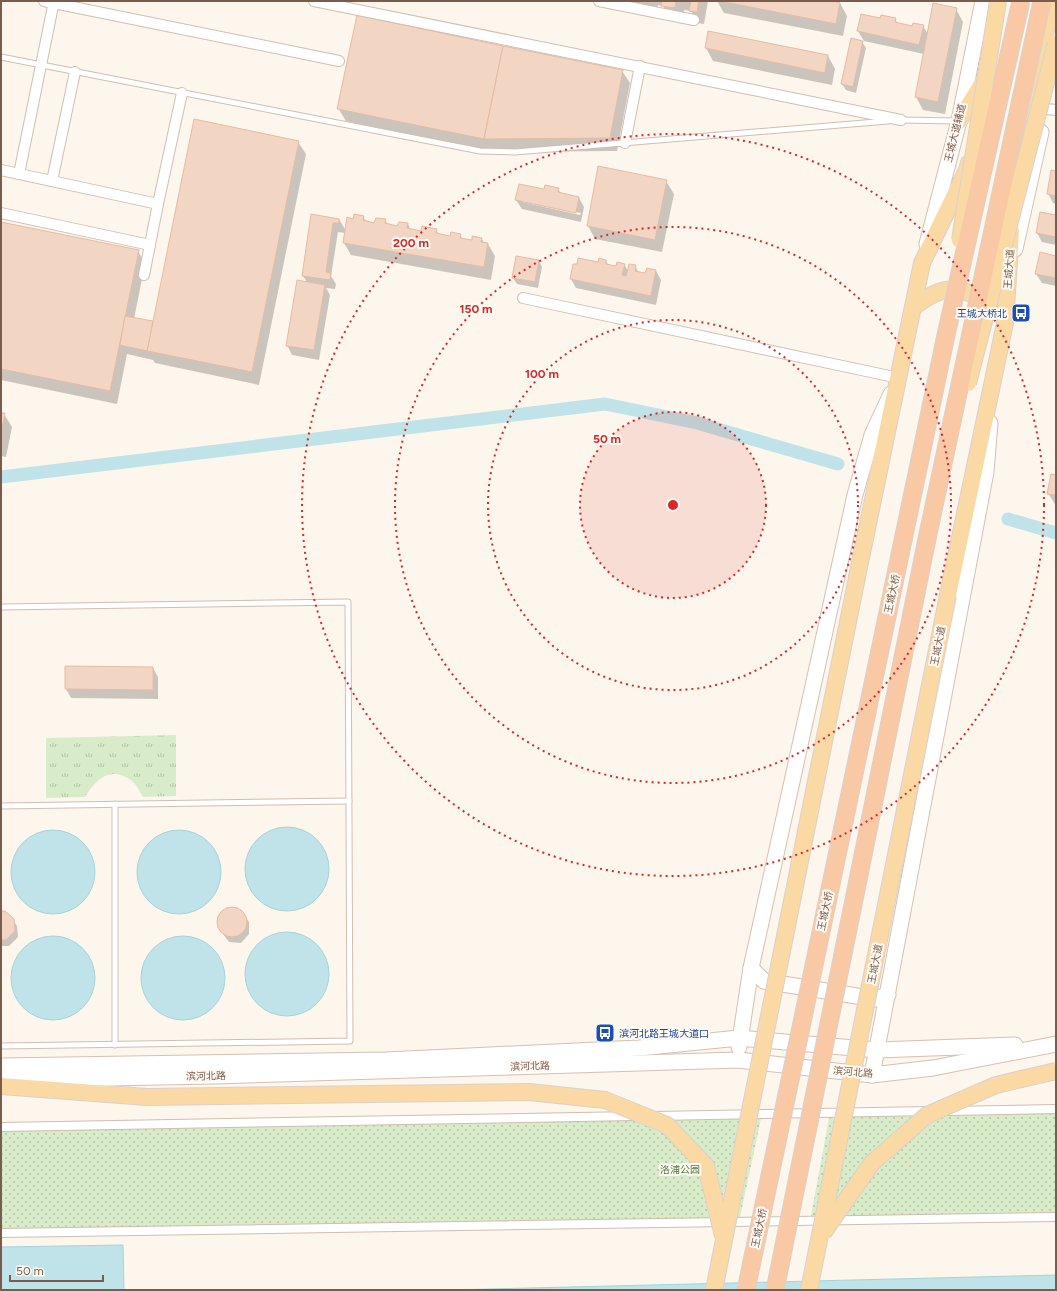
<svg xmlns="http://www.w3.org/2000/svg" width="1057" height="1291" viewBox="0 0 1057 1291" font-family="Figtree,'Noto Sans SC',sans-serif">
  <defs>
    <pattern id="grass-tufts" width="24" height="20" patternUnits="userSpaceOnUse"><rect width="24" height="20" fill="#d8ecc9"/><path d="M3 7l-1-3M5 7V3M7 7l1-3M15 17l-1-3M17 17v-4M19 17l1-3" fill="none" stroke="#b4c2a5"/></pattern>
    <pattern id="park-dots" width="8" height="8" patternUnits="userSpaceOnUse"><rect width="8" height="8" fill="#d8ecc9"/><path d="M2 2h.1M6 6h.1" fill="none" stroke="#b4c2a5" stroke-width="1.8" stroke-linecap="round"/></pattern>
  </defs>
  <rect width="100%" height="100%" fill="#fdf6ec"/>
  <!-- grass -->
  <path fill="url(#grass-tufts)" d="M176,735V796L143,797C140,792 137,785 132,781C111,765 96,779 85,797L46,798V738Z"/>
  <!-- park -->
  <g fill="url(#park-dots)">
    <path d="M1056,1109V1217L810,1221L830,1113Z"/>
    <path d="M762,1114L739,1222L1,1233V1127Z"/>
  </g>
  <!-- water -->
  <g fill="#bfe3e8" stroke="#a5d3da">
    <circle cx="287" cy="869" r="42"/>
    <circle cx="179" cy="872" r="42"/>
    <circle cx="53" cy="872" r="42"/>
    <circle cx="287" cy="974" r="42"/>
    <circle cx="183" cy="978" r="42"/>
    <circle cx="53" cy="978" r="42"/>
    <path d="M123,1245L124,1290H1V1247Z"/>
    <path d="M1056,1275V1290H448Z"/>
  </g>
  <!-- shadow -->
  <g fill="#0003" fill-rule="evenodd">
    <path d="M634,1H708L704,24L698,23L691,11L684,10L682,21L670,18L663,6L658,5L656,15L640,11Z"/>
    <path d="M717,1H828L840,3L847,16L843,36L724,13Z"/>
    <path d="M956,9L963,22L945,114L923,110L916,97L924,54L864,41L858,31L862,15L881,19H895L898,24L913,27L923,26L928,34Z"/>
    <path d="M862,42L866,48L856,93L846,90L842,84Z"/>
    <path d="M706,48L828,56L835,69L832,85L713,61Z"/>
    <path d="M622,71L630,83L617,151L492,152L346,121L338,108Z"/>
    <path d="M298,142L306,154L259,385L155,363L153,360L127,354L117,404L1,380V223L138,251L145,264L134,319L152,322L153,324Z"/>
    <path d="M1056,172V204L1053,203L1048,193Z"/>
    <path d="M666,181L674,194L662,252L595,239L588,226Z"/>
    <path d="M558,189L561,194L579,198L584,207L581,222L522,209L516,200L545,190ZM522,200L581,213L580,215L522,202Z"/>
    <path d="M312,215L339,219L346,231L353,220L363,217L367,222L375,224L385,220L388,225L398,228L399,223L408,224L411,230L421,232L436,230L439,235L451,237L460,235L463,240L473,241L482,239L484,243L488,244L495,256L491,280L351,255L344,243L345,233L338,232L331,276L336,284L335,289L326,288L330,295L319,360L292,355L287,345L307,282L303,276Z"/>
    <path d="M1056,216V245L1042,242L1037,233Z"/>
    <path d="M1056,257V286L1042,283L1036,274Z"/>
    <path d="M539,261L542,267L538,288L517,284L513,278Z"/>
    <path d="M606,261L609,266L617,267L624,264L628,271L635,266L639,273L646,274L656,271L661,280L656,305L576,288L571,279Z"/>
    <path d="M1,414H4L12,427L6,457L1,456Z"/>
    <path d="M1056,476V506L1048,493Z"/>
    <path d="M153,668L158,677V699L71,698L66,689Z"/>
    <path d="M227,908H237L245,916L249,922V934L241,943L229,942L218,927L219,916Z"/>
    <path d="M1,912L13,920L17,926L18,937L9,946H1Z"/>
  </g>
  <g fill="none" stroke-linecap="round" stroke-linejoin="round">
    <!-- canal -->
    <g stroke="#bfe3e8" stroke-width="13">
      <path d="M1,477L605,404L697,423L838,464"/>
      <path d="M1008,519L1056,533"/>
    </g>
  </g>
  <!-- building -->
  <g fill="#f3d5c3" stroke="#e6bba3">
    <path d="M662,1H676L675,8L661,6Z"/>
    <path d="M691,1H699L697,12L689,11Z"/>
    <path d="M720,1H833L840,3L836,24Z"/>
    <path d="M933,3L957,8L938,102L915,97Z"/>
    <path d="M861,14L880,18L881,15L896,18L895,22L912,26L913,23L924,25L919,45L857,31Z"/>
    <path d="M357,15L503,46L484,139L337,109Z"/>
    <path d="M708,31L828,55L825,73L705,48Z"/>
    <path d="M851,38L863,41L853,87L841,84Z"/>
    <path d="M503,46L623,70L610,138L484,139Z"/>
    <path d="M194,119L299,141L252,372L147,351Z"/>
    <path d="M598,166L667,180L655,240L587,226Z"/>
    <path d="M1051,170L1056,171V196L1047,194Z"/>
    <path d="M519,184L544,189L545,185L559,188L558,192L579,197L576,213L515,200Z"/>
    <path d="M1040,212L1056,215V237L1036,233Z"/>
    <path d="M311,214L339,219V223H333L326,272L331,273L330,280L302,276Z"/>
    <path d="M354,214L364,216L363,220L374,223L376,218L386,219L385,223L397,226L399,222L408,223L407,228L421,231L422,226L437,229L436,233L450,236L451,232L461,234L460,238L472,240V236L482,238L481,242L488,243L484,267L343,243L347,217L353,219Z"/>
    <path d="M1,222L139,250L110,391L1,369Z"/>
    <path d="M1040,252L1056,256V278L1035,274Z"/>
    <path d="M516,256L539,260L535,282L512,278Z"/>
    <path d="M578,258L598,262L599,258L606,260V264L616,266L617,262L625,264L622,275L626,276L629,264L636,265L635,271L645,273L647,268L656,270L651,296L570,279L573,264H577Z"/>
    <path d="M297,280L325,285L314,350L286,346Z"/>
    <path d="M125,316L153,321L147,351L120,345Z"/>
    <path d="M1,413H5L1,434Z"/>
    <path d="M1051,474L1056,475V495L1047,494Z"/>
    <path d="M65,666L153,667V690L65,689Z"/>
    <circle cx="232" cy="922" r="15"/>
    <path d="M1,911H5L14,919L15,931L6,940H1Z"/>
  </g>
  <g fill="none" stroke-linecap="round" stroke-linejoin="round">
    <defs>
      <g id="service">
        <path d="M1,57L480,151L515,152L888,121"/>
        <path d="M900,120L958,121"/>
        <path d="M1,607L348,602L350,1041L1,1046"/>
        <path d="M1,806L349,801"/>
        <path d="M115,1045V804"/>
      </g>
      <g id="pedestrian">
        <path d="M948,1111L1056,1109"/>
        <path d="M656,1116L930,1111"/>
        <path d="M1,1127L634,1116"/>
        <path d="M1,1233L1056,1217"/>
      </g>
      <g id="minor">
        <path d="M44,1L339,61"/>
        <path d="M314,1L901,120"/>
        <path d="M599,1L694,20"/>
        <path d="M1046,109L1056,110"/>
        <path d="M625,143L640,66"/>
        <path d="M1,170L158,204L182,93"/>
        <path d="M19,174L54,1"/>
        <path d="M52,181L75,72"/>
        <path d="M1,213L150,245"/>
        <path d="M144,275L158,204"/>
        <path d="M523,298L899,378"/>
      </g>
      <g id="secondary">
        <path d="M927,244L959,121L983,1"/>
        <path d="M1015,249L1041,132"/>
        <path d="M751,968L764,981L875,999L888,995"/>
        <path d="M739,1047L751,968L855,495L872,435L891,394"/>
        <path d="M1,1066L386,1060L639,1048L739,1038L877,1050L1015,1045"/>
        <path d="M872,1075L986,472L990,423"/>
        <path d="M1,1080L213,1076L738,1060L872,1075L933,1068L1056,1044"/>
      </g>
      <g id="primary">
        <path d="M959,121L987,76"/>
        <path d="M1018,164L1052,1"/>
        <path d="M914,307C943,284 956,285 990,302"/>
        <path d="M857,577L922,263L967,170L969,163"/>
        <path d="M948,595L1005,323L1011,231"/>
        <path d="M1,1086L147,1097L221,1096"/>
      </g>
    </defs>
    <!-- service casing -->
    <use href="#service" stroke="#d1beb0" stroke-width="7"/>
    <!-- pedestrian casing -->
    <use href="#pedestrian" stroke="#d1beb0" stroke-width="10"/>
    <!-- minor casing -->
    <use href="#minor" stroke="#d1beb0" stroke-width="12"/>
    <!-- secondary casing -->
    <use href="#secondary" stroke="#d6c0b0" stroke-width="17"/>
    <!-- primary casing -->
    <use href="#primary" stroke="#dad1cd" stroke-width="18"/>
    <!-- service -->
    <use href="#service" stroke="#fff" stroke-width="5"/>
    <!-- pedestrian -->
    <use href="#pedestrian" stroke="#fff" stroke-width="8"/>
    <!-- minor -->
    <use href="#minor" stroke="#fff" stroke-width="10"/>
    <!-- secondary -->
    <use href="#secondary" stroke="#fff" stroke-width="15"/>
    <!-- primary -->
    <use href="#primary" stroke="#fbd9a5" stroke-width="16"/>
    <defs>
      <g id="primary-bridge">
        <path d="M960,240L998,1"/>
        <path d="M968,383L1056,44"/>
        <path d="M221,1096L529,1092L605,1100L667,1125L706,1166L723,1236"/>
        <path d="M823,1233L872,1163L927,1115L996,1085L1056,1071"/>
        <path d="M714,1290L857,577"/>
        <path d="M809,1290L948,595"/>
      </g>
      <g id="trunk-bridge">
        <path d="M746,1290L946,335L1021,1"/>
        <path d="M775,1290L928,534L1042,1"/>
      </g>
    </defs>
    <!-- primary-bridge casing -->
    <use href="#primary-bridge" stroke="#dad1cd" stroke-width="18" stroke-linecap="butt"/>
    <!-- trunk-bridge casing -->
    <use href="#trunk-bridge" stroke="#dad1cd" stroke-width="19" stroke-linecap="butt"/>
    <!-- primary-bridge -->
    <use href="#primary-bridge" stroke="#fbd9a5" stroke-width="16"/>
    <!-- trunk-bridge -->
    <use href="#trunk-bridge" stroke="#f9c8a4" stroke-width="17"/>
  </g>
  <!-- distance rings -->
  <circle cx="673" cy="505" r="93" fill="#d62828" fill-opacity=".12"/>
  <g fill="none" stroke="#d62828" stroke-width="2" stroke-dasharray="2 4">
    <circle cx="673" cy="505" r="93"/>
    <circle cx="673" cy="505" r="185"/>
    <circle cx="673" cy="505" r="278"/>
    <circle cx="673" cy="505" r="371"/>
  </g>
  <!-- icons -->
  <defs>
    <symbol id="bus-square" viewBox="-11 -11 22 22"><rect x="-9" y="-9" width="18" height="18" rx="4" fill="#1a4fb4" stroke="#fffaf3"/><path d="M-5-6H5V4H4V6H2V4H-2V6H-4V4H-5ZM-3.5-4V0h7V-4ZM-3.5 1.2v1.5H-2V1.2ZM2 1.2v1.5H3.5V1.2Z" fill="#fff"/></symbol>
  </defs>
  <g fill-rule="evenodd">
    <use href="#bus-square" x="1010" y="302" width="22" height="22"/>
    <use href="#bus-square" x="594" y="1022" width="22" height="22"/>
  </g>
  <g text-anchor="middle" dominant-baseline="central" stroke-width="4" stroke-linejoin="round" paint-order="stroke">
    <!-- street labels -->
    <g font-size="10" fill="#7a5c4d" stroke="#fffaf3">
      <text transform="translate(955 133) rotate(-76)">王城大道辅道</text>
      <text transform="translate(1009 269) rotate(-86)">王城大道</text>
      <text transform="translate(892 594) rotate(-78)">王城大桥</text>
      <text transform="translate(938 646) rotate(-79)">王城大道</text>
      <text transform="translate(825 911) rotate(-78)">王城大桥</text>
      <text transform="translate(875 964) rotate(-79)">王城大道</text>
      <text transform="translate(530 1066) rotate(-2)">滨河北路</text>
      <text transform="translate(853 1072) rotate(5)">滨河北路</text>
      <text transform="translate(206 1076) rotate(-1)">滨河北路</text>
      <text transform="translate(759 1228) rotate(-78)">王城大桥</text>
    </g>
    <!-- transit labels -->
    <g font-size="10" fill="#164399" stroke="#fffaf3" text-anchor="end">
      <text x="1007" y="313">王城大桥北</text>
      <text x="619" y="1033" text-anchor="start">滨河北路王城大道口</text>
    </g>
    <!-- park labels -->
    <g font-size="10" fill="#537a41" stroke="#fffaf3">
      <text x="680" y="1169">洛浦公园</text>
    </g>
  </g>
  <circle cx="673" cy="505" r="6" fill="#d62828" stroke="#fffaf3" stroke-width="2"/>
  <g font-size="12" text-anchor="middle" font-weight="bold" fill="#d62828" stroke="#fffaf3" stroke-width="4" stroke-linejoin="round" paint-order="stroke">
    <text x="411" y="247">200 m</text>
    <text x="476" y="313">150 m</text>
    <text x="542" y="378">100 m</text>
    <text x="607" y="443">50 m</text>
  </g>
  <!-- border -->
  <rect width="1057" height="1291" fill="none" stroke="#7a5c4d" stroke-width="4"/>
  <!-- scale -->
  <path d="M10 1275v6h93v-6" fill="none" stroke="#7a5c4d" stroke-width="2"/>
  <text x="16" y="1275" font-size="12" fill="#7a5c4d" stroke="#fffaf3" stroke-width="3" paint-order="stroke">50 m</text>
</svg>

* * *

• _WHAT THE TASK ASKS_: Could you give again, word for word, the line with "<!-- street labels -->" and all lines after it through the end of the data? Leave out everything else.

• _PROBLEM SOLUTION_:
    <!-- street labels -->
    <g font-size="10" fill="#7a5c4d" stroke="#fffaf3">
      <text transform="translate(955 133) rotate(-76)">王城大道辅道</text>
      <text transform="translate(1009 269) rotate(-86)">王城大道</text>
      <text transform="translate(892 594) rotate(-78)">王城大桥</text>
      <text transform="translate(938 646) rotate(-79)">王城大道</text>
      <text transform="translate(825 911) rotate(-78)">王城大桥</text>
      <text transform="translate(875 964) rotate(-79)">王城大道</text>
      <text transform="translate(530 1066) rotate(-2)">滨河北路</text>
      <text transform="translate(853 1072) rotate(5)">滨河北路</text>
      <text transform="translate(206 1076) rotate(-1)">滨河北路</text>
      <text transform="translate(759 1228) rotate(-78)">王城大桥</text>
    </g>
    <!-- transit labels -->
    <g font-size="10" fill="#164399" stroke="#fffaf3" text-anchor="end">
      <text x="1007" y="313">王城大桥北</text>
      <text x="619" y="1033" text-anchor="start">滨河北路王城大道口</text>
    </g>
    <!-- park labels -->
    <g font-size="10" fill="#537a41" stroke="#fffaf3">
      <text x="680" y="1169">洛浦公园</text>
    </g>
  </g>
  <circle cx="673" cy="505" r="6" fill="#d62828" stroke="#fffaf3" stroke-width="2"/>
  <g font-size="12" text-anchor="middle" font-weight="bold" fill="#d62828" stroke="#fffaf3" stroke-width="4" stroke-linejoin="round" paint-order="stroke">
    <text x="411" y="247">200 m</text>
    <text x="476" y="313">150 m</text>
    <text x="542" y="378">100 m</text>
    <text x="607" y="443">50 m</text>
  </g>
  <!-- border -->
  <rect width="1057" height="1291" fill="none" stroke="#7a5c4d" stroke-width="4"/>
  <!-- scale -->
  <path d="M10 1275v6h93v-6" fill="none" stroke="#7a5c4d" stroke-width="2"/>
  <text x="16" y="1275" font-size="12" fill="#7a5c4d" stroke="#fffaf3" stroke-width="3" paint-order="stroke">50 m</text>
</svg>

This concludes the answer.